◆ REQUIRED ACTION: Can you update the text on a proposed department of commerce, starting at "Resolved, That in our opinion" and stopping after "the common good.", so that "merchant fleet" stands in place of "ocean shipping", and give that stretch back?

◆ SOURCE TEXT:

#####

These thoughts have given rise to the passage of many resolutions by boards of trade and chambers of commerce in our principal cities favoring a department of commerce in the Government of the United States. It is felt that our Government is weak in its attitude toward the sea. Thoughtful men well know that our power upon the sea should keep pace with our strength upon the land. As an instrument and vehicle of power there is nothing made by man that can excel a ship. A maritime nation must ever stand one foot on the sea, the other on the land. Convenience has too much influence in our polity. Necessity, as well as policy, should direct our national course. In the present state of progress, when so much of the force and fame of nations springs from the work of ships and seamen, it is degradation and guilt to avoid the field of so much daring and display. In the arena where the great nations of the world display their power the United States can not fail to enter and contest the prize without loss of foreign standing and home respect, of rank abroad and pride at home. It is only the weak, the inglorious poor and dependent nations that run scrub races on the ocean course. The race we are now running is scarcely a good scrub.

Sharing these views, it shall be my aim to increase as much as possible the usefulness of the Bureau of Navigation, hoping it may one day become an arm of the Government and have a voice in the Cabinet with an ever-widening influence among our institutions. The following memorial to Congress, received since the report of the Bureau for last year, is worthy of insertion here:

New York, November 22, 1889.

The board of directors of this association, at a special meeting held this day, unanimously adopted the following, viz:

To the Senate and House of Representatives of the United States in Congress assembled : Whereas the United States merchant marine has not kept pace with that of other countries nor with our national growth; and

Whereas our expanding internal commerce also needs the supervision of the Goyernment in the public interests:

Resolved, That Congress be respectfully urged to establish a department of commerce, with a Cabinet officer as chief, to foster and promote both our ocean carrying trade, foreign and domestic, and our internal commerce by water and rail.

Resolved, That in our opinion it will aid to restore our ocean shipping. It should be as effective here as in those countries whose commerce has prospered under governmental supervision. It will interchangeably represent the Government and the commercial interest each to the other; afford direct access to the central authority, and intrust to a high official not only the policy ordered by Congress but the duty of acquainting Congress with commercial needs. It will gather under one head many bureaus scattered through the Departments, some partly duplicating work, and will simplify the governmental marine service for the common good.

Resolved, That in our judgment it will more closely unite the States, weld together in common interest the centers of production with the seaboard, and cultivate internal resources by enlarging channels of trade for the best interests of the United States and all the people.

#####

◆ SOURCE MATERIAL:
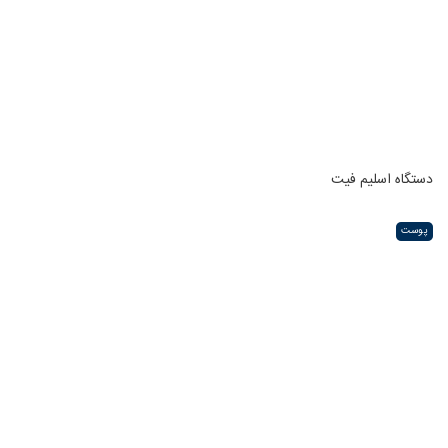
دستگاه اسلیم فیت
پوست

#####

◆ TASK ANSWER:
Resolved, That in our opinion it will aid to restore our merchant fleet. It should be as effective here as in those countries whose commerce has prospered under governmental supervision. It will interchangeably represent the Government and the commercial interest each to the other; afford direct access to the central authority, and intrust to a high official not only the policy ordered by Congress but the duty of acquainting Congress with commercial needs. It will gather under one head many bureaus scattered through the Departments, some partly duplicating work, and will simplify the governmental marine service for the common good.